> WORK ORDER
Each line below that includes the word "spoon" is to be reported.

> EXCERPTED DATA
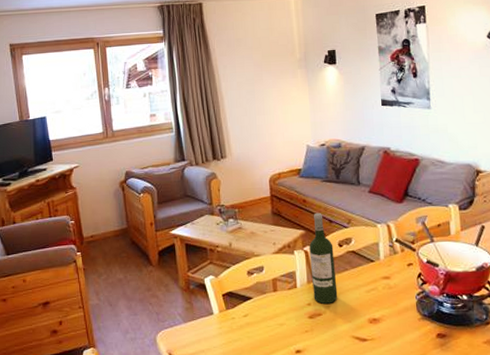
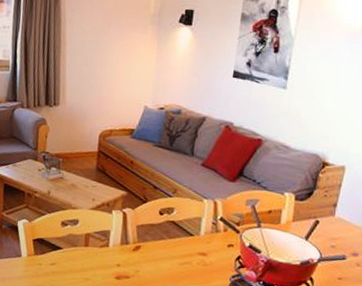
wine bottle: present [309,212,338,304] -> none [124,176,154,269]

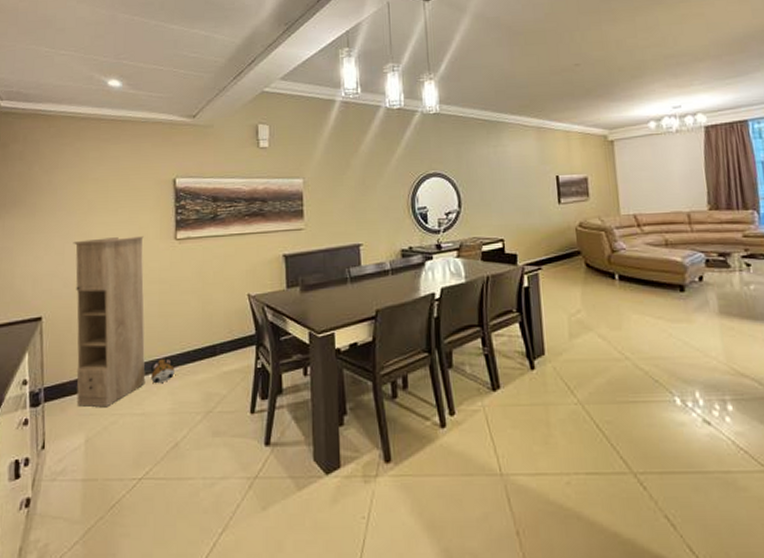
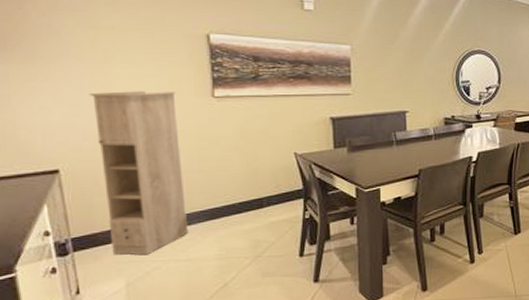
plush toy: present [150,357,175,384] -> none [193,209,220,233]

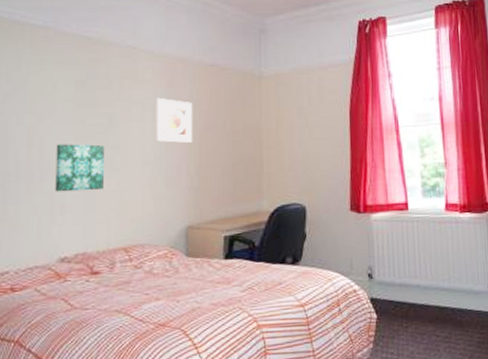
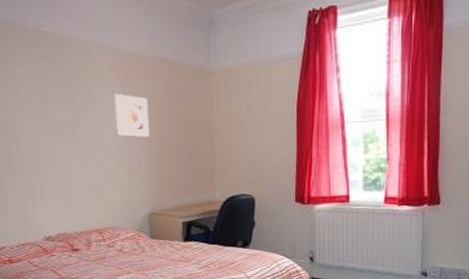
wall art: present [55,144,104,192] -> none [29,137,75,181]

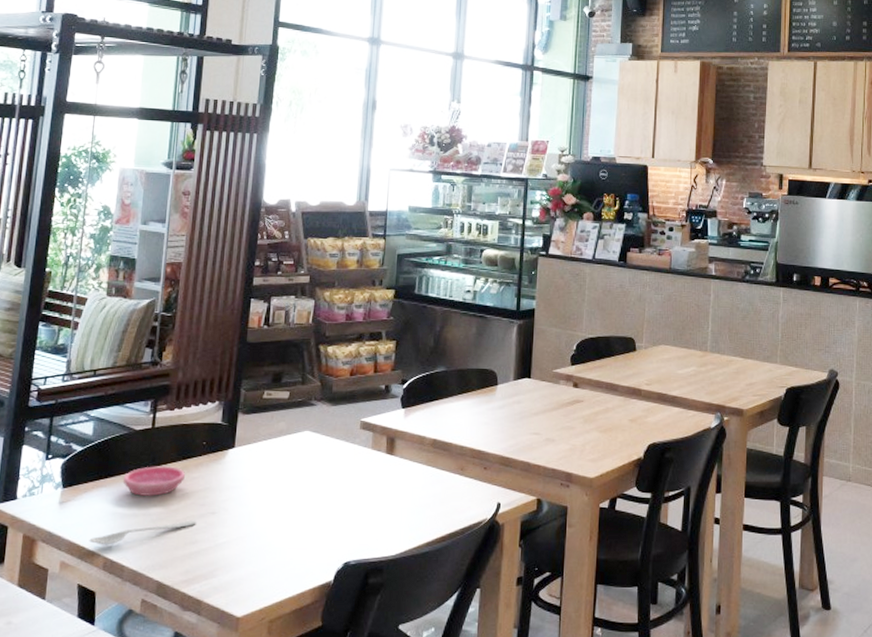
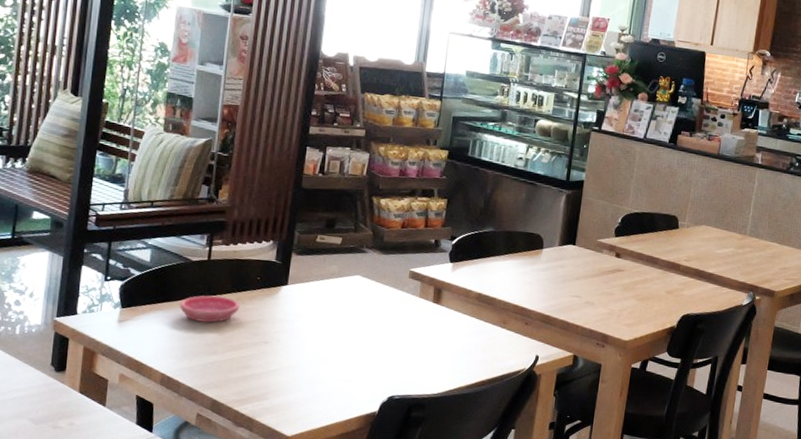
spoon: present [89,520,197,545] -> none [147,347,250,363]

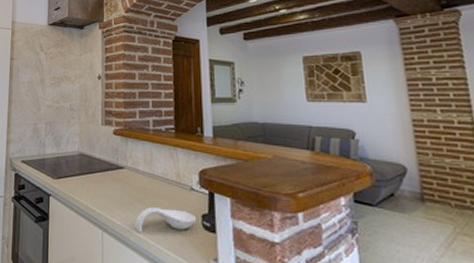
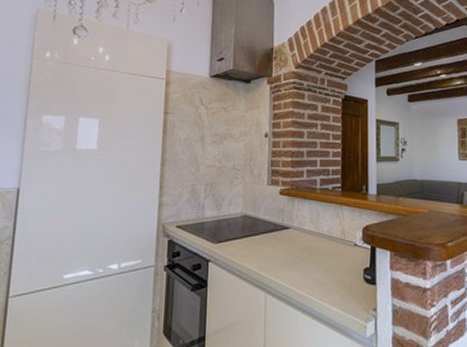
spoon rest: present [135,207,197,234] -> none [299,265,359,292]

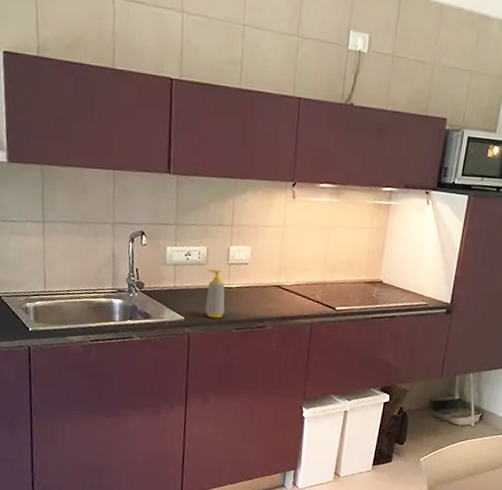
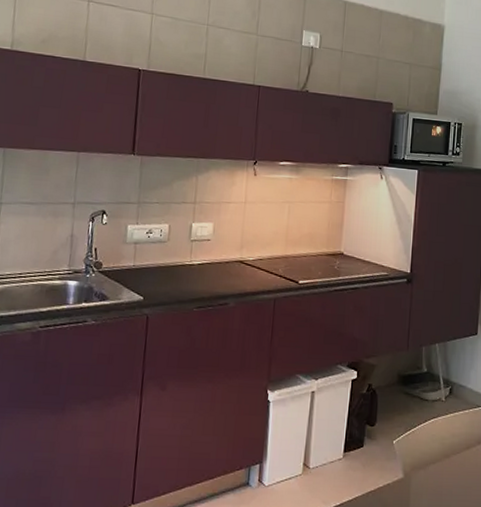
soap bottle: present [205,269,225,319] -> none [166,246,187,297]

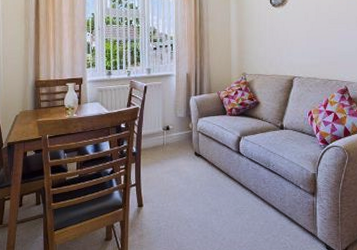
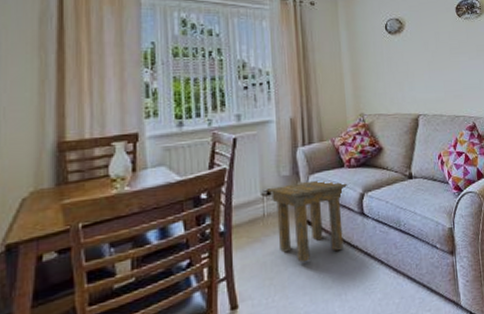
side table: none [167,122,229,182] -> present [267,180,348,262]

> TASK ANSWER
spoon: present [89,520,197,545] -> none [147,347,250,363]
spoon rest: present [135,207,197,234] -> none [299,265,359,292]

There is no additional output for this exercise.